Apple's healthcare unit is beginning to feel ill

Apple's healthcare unit is beginning to feel ill
Earlier this year, Apple CEO Tim Cook said healthcare would be "Apple's greatest contribution to mankind." It appears that Apple is having problems with this unit after a number of members have left the team. Citing eight sources said to be familiar with the situation, CNBC says that there is tension in the company's healthcare division and the group is essentially without direction after a series of changes at the top of the unit.

The report says that while some employees have done well, others feel stifled and closed in, unable to get the team to work on their ideas. Part of the problem is getting the unit to agree on a direction to take. Half of the eight sources say that employees wanted Apple to take on some of the larger problems that the healthcare system faces today such as medical devices, telemedicine, health payments and the treatments of chronic disease. Apple, notes the report, has instead focused on creating features for its devices that focus on wellness and prevention for healthy people. The latter end of the healthcare industry is considered to be less risky and less regulated. Despite the issues inside the group, all eight sources agreed that healthcare remains a "strategic priority" for the company.
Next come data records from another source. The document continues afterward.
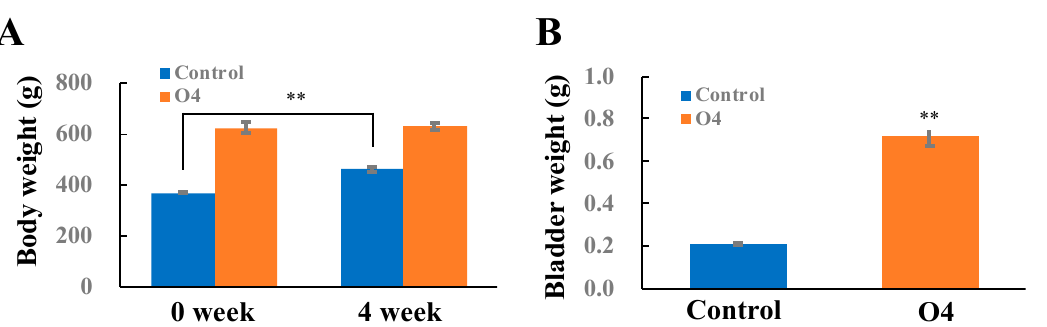
Figure 1. Body weight and bladder weight of rats in the PBOO group and control group. Rat models of PBOO were established as described in the Materials and Methods section. Each rat was weighed before surgery and after surgery for four weeks ( A ). Four weeks after surgery, the rats were sacrificed, and the bladder was collected and weighed ( B ). C: control; O4: four-week PBOO. ** p < 0.01.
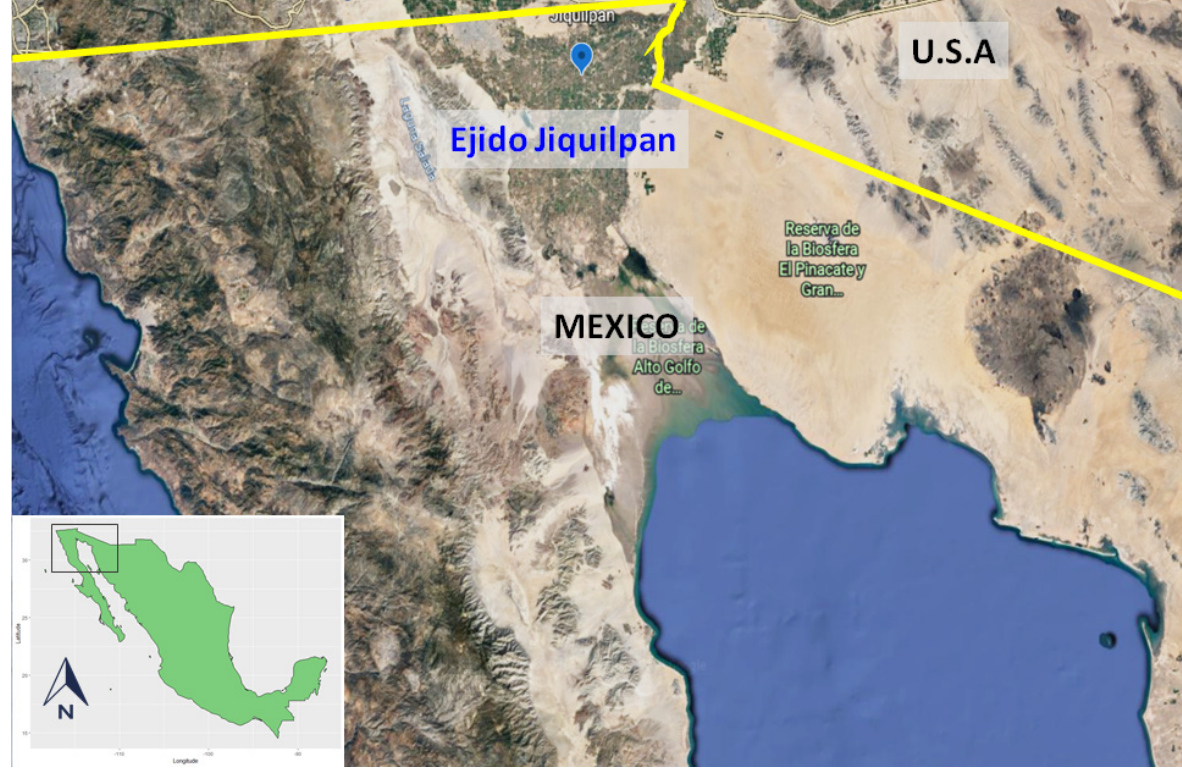
Figure 1. Geographical location of Ejido Jiquilpan, in Northwestern Mexico, where pollen production was characterized.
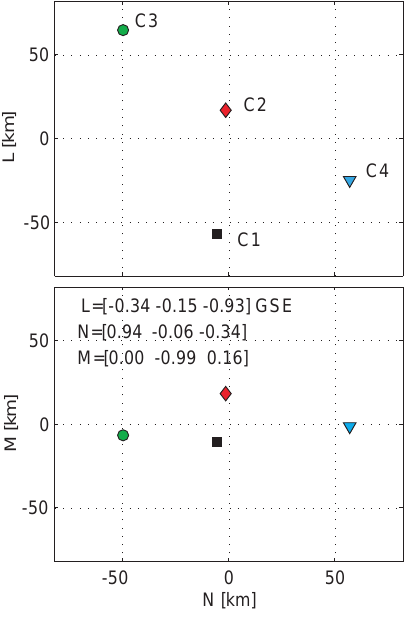
Fig. 5. Location of the Cluster spacecraft corresponding to Fig. 6. L, M and N are the parallel and two perpendicular axes, respec- tively, in a field-aligned coordinate system. L is the field-aligned direction, N is the perpendicular component pointing towards the Sun, and M completes the right-handed system. At this time C1 and C2 are at the smallest perpendicular separation and hence al- most on the same field line.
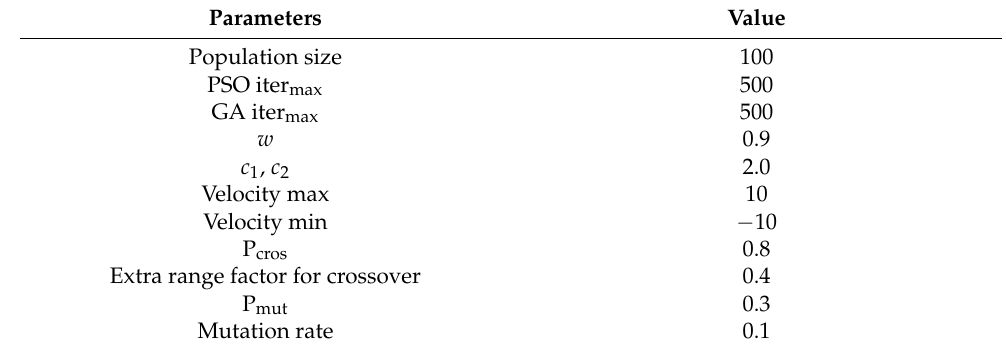
Table 6. PSO-GA parameters.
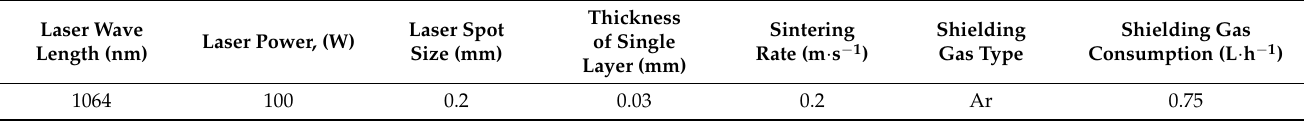
Figure 1. Morphology ( a ) and size distribution ( b ) of powder particles used for the production of samples, and sample drawing ( c ). Table 1. Characteristics of LPBF process parameters.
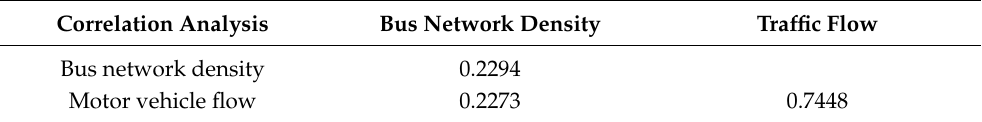
Table 8. Interaction detection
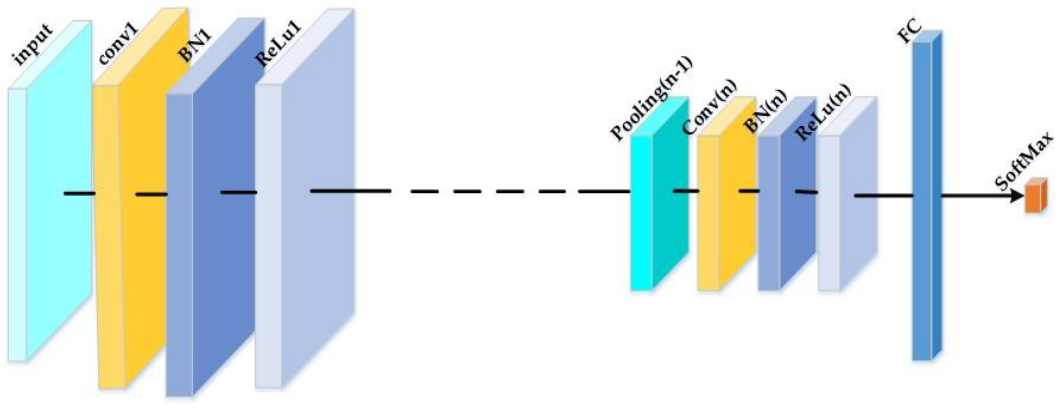
Figure 1. Typical architecture of a CNN.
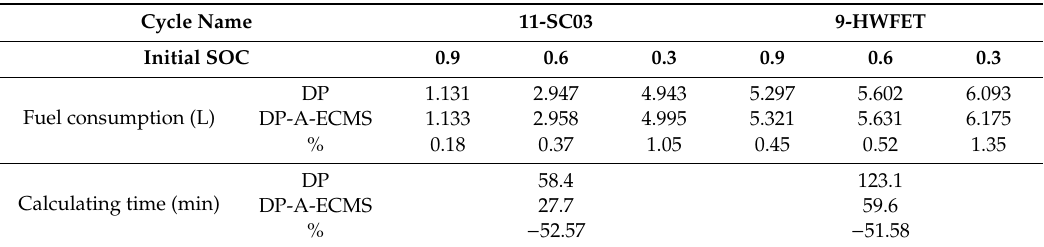
Table 2. O ffl ine optimization of the fuel economy and simulation calculation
Apple tries to find the holy grail for insulin-dependent diabetics

Apple's healthcare features are found mainly on the Apple Watch. The heart rate monitor has saved a number of lives, and the Series 4 model added an electrocardiogram (ECG) sensor that looks for abnormal heartbeats. The latter has also been a lifesaver and other watches, like the Samsung Galaxy Watch Active 2, also are equipped with an ECG feature. We do have to point out that it will remain disabled on the Galaxy Watch Active 2 until it receives FDA approval, expected sometime during the first half of next year. Apple's Chief Operating Officer Jeff Williams is in charge of the healthcare team, and reportedly it was his idea to add sensors and algorithms to the Apple Watch once it became apparent that the device would not be a big seller as a fashion accessory.

The company is reportedly working on a way for diabetics to measure their blood glucose levels using the Apple Watch, without having to draw blood. Currently, diabetics who depend on insulin prick themselves to draw a small drop of blood that is tested on a glucometer. This is a huge market because a new test strip is required for each test and insulin-dependent diabetics need to test themselves three or more times a day. If Apple can develop such a technology, it could take Apple's healthcare initiative and the Apple Watch into uncharted territory. The Apple Watch happens to be the world's top-selling smartwatch and anchors a wearables unit that saw revenue for the fiscal third quarter soar from $3.73 billion in 2018 to $5.53 billion this year. That was a 48.3% year-over-year gain.

Earlier this year, Apple sent out a survey to check on the morale of employees in its healthcare unit. When the survey indicated that employees were not happy, Williams spoke with a number of employees to let them know that he was still committed to the business. But the executive also wears many hats at Apple and as COO he is responsible for overseeing Apple's operations and its vast supply chain. Thus, the healthcare group might not have his full attention at times.

Some of the sources say that Apple needs to be less secretive with its work in the $3.5 trillion healthcare industry. The company is traditionally tight-lipped about its projects, but that doesn't fly in the world of medicine where clinical studies and published research play a big role.